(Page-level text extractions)

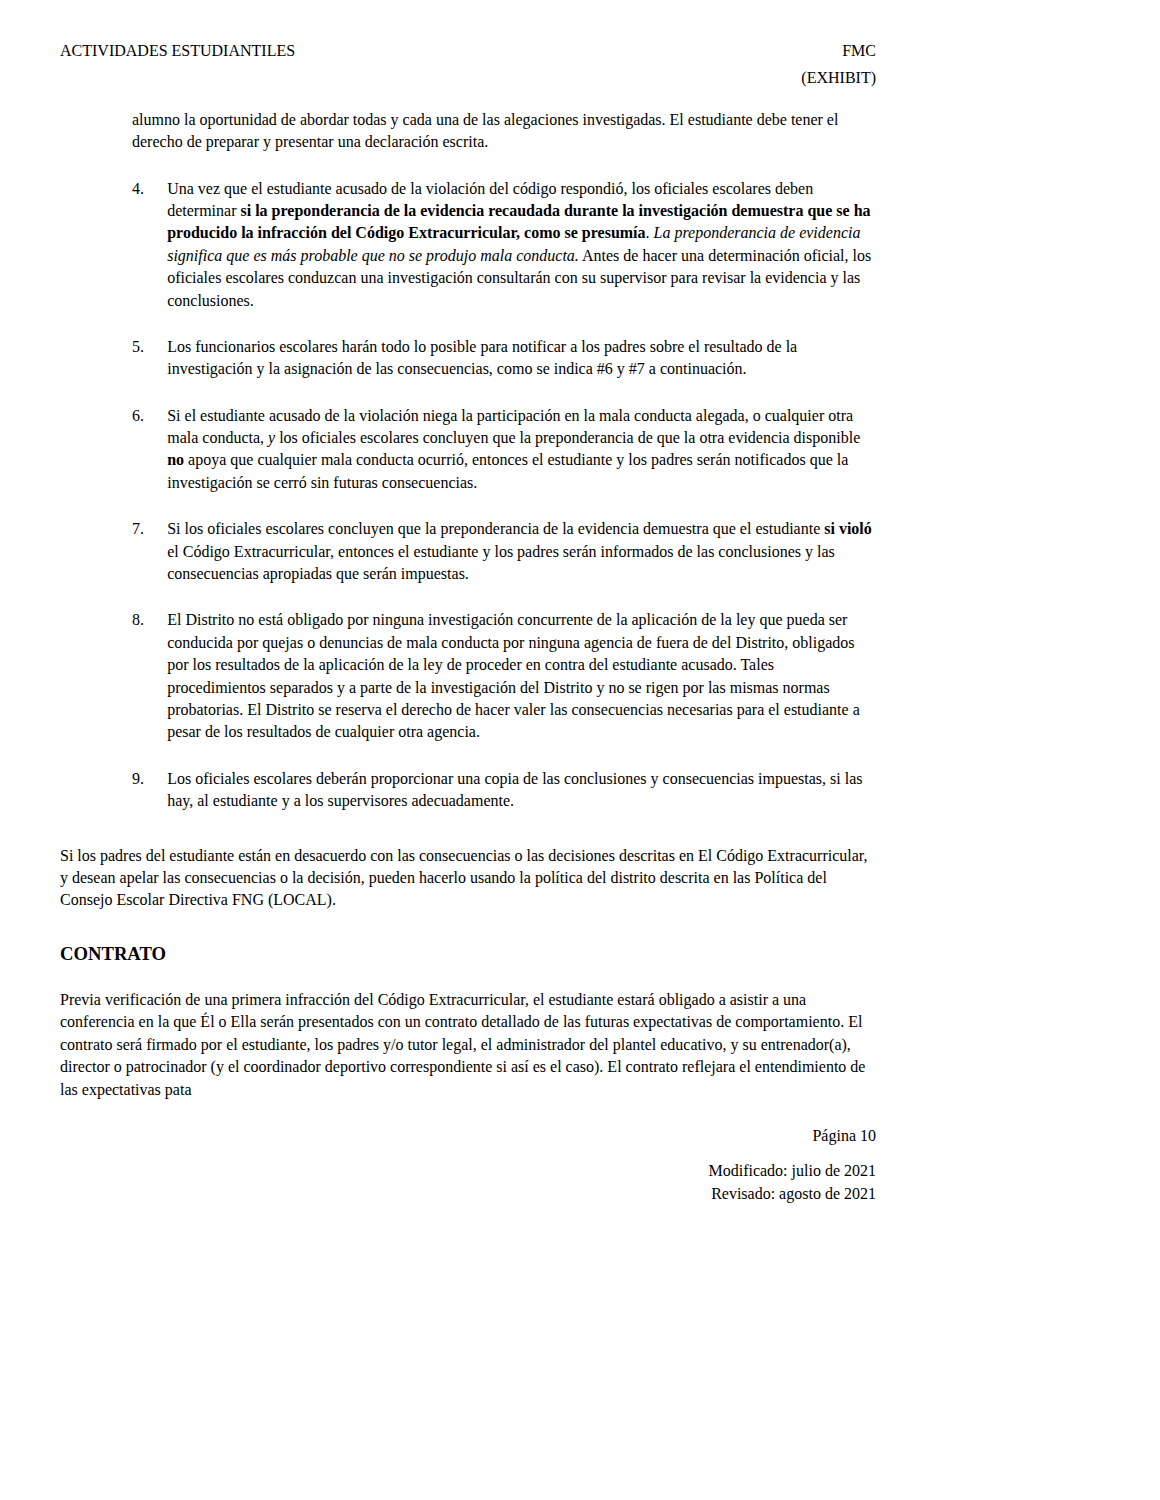ACTIVIDADES ESTUDIANTILES
FMC
(EXHIBIT)
alumno la oportunidad de abordar todas y cada una de las alegaciones investigadas. El estudiante debe tener el derecho de preparar y presentar una declaración escrita.
Una vez que el estudiante acusado de la violación del código respondió, los oficiales escolares deben determinar si la preponderancia de la evidencia recaudada durante la investigación demuestra que se ha producido la infracción del Código Extracurricular, como se presumía. La preponderancia de evidencia significa que es más probable que no se produjo mala conducta. Antes de hacer una determinación oficial, los oficiales escolares conduzcan una investigación consultarán con su supervisor para revisar la evidencia y las conclusiones.
Los funcionarios escolares harán todo lo posible para notificar a los padres sobre el resultado de la investigación y la asignación de las consecuencias, como se indica #6 y #7 a continuación.
Si el estudiante acusado de la violación niega la participación en la mala conducta alegada, o cualquier otra mala conducta, y los oficiales escolares concluyen que la preponderancia de que la otra evidencia disponible no apoya que cualquier mala conducta ocurrió, entonces el estudiante y los padres serán notificados que la investigación se cerró sin futuras consecuencias.
Si los oficiales escolares concluyen que la preponderancia de la evidencia demuestra que el estudiante si violó el Código Extracurricular, entonces el estudiante y los padres serán informados de las conclusiones y las consecuencias apropiadas que serán impuestas.
El Distrito no está obligado por ninguna investigación concurrente de la aplicación de la ley que pueda ser conducida por quejas o denuncias de mala conducta por ninguna agencia de fuera de del Distrito, obligados por los resultados de la aplicación de la ley de proceder en contra del estudiante acusado. Tales procedimientos separados y a parte de la investigación del Distrito y no se rigen por las mismas normas probatorias. El Distrito se reserva el derecho de hacer valer las consecuencias necesarias para el estudiante a pesar de los resultados de cualquier otra agencia.
Los oficiales escolares deberán proporcionar una copia de las conclusiones y consecuencias impuestas, si las hay, al estudiante y a los supervisores adecuadamente.
Si los padres del estudiante están en desacuerdo con las consecuencias o las decisiones descritas en El Código Extracurricular, y desean apelar las consecuencias o la decisión, pueden hacerlo usando la política del distrito descrita en las Política del Consejo Escolar Directiva FNG (LOCAL).
CONTRATO
Previa verificación de una primera infracción del Código Extracurricular, el estudiante estará obligado a asistir a una conferencia en la que Él o Ella serán presentados con un contrato detallado de las futuras expectativas de comportamiento. El contrato será firmado por el estudiante, los padres y/o tutor legal, el administrador del plantel educativo, y su entrenador(a), director o patrocinador (y el coordinador deportivo correspondiente si así es el caso). El contrato reflejara el entendimiento de las expectativas pata
Página 10
Modificado: julio de 2021
Revisado: agosto de 2021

• _Task details_: Each of the entries above must be output exactly, with none of the pictures.

• _Your solution_:
ACTIVIDADES ESTUDIANTILES
FMC
(EXHIBIT)
alumno la oportunidad de abordar todas y cada una de las alegaciones investigadas. El estudiante debe tener el derecho de preparar y presentar una declaración escrita.
Una vez que el estudiante acusado de la violación del código respondió, los oficiales escolares deben determinar si la preponderancia de la evidencia recaudada durante la investigación demuestra que se ha producido la infracción del Código Extracurricular, como se presumía. La preponderancia de evidencia significa que es más probable que no se produjo mala conducta. Antes de hacer una determinación oficial, los oficiales escolares conduzcan una investigación consultarán con su supervisor para revisar la evidencia y las conclusiones.
Los funcionarios escolares harán todo lo posible para notificar a los padres sobre el resultado de la investigación y la asignación de las consecuencias, como se indica #6 y #7 a continuación.
Si el estudiante acusado de la violación niega la participación en la mala conducta alegada, o cualquier otra mala conducta, y los oficiales escolares concluyen que la preponderancia de que la otra evidencia disponible no apoya que cualquier mala conducta ocurrió, entonces el estudiante y los padres serán notificados que la investigación se cerró sin futuras consecuencias.
Si los oficiales escolares concluyen que la preponderancia de la evidencia demuestra que el estudiante si violó el Código Extracurricular, entonces el estudiante y los padres serán informados de las conclusiones y las consecuencias apropiadas que serán impuestas.
El Distrito no está obligado por ninguna investigación concurrente de la aplicación de la ley que pueda ser conducida por quejas o denuncias de mala conducta por ninguna agencia de fuera de del Distrito, obligados por los resultados de la aplicación de la ley de proceder en contra del estudiante acusado. Tales procedimientos separados y a parte de la investigación del Distrito y no se rigen por las mismas normas probatorias. El Distrito se reserva el derecho de hacer valer las consecuencias necesarias para el estudiante a pesar de los resultados de cualquier otra agencia.
Los oficiales escolares deberán proporcionar una copia de las conclusiones y consecuencias impuestas, si las hay, al estudiante y a los supervisores adecuadamente.
Si los padres del estudiante están en desacuerdo con las consecuencias o las decisiones descritas en El Código Extracurricular, y desean apelar las consecuencias o la decisión, pueden hacerlo usando la política del distrito descrita en las Política del Consejo Escolar Directiva FNG (LOCAL).
CONTRATO
Previa verificación de una primera infracción del Código Extracurricular, el estudiante estará obligado a asistir a una conferencia en la que Él o Ella serán presentados con un contrato detallado de las futuras expectativas de comportamiento. El contrato será firmado por el estudiante, los padres y/o tutor legal, el administrador del plantel educativo, y su entrenador(a), director o patrocinador (y el coordinador deportivo correspondiente si así es el caso). El contrato reflejara el entendimiento de las expectativas pata
Página 10
Modificado: julio de 2021
Revisado: agosto de 2021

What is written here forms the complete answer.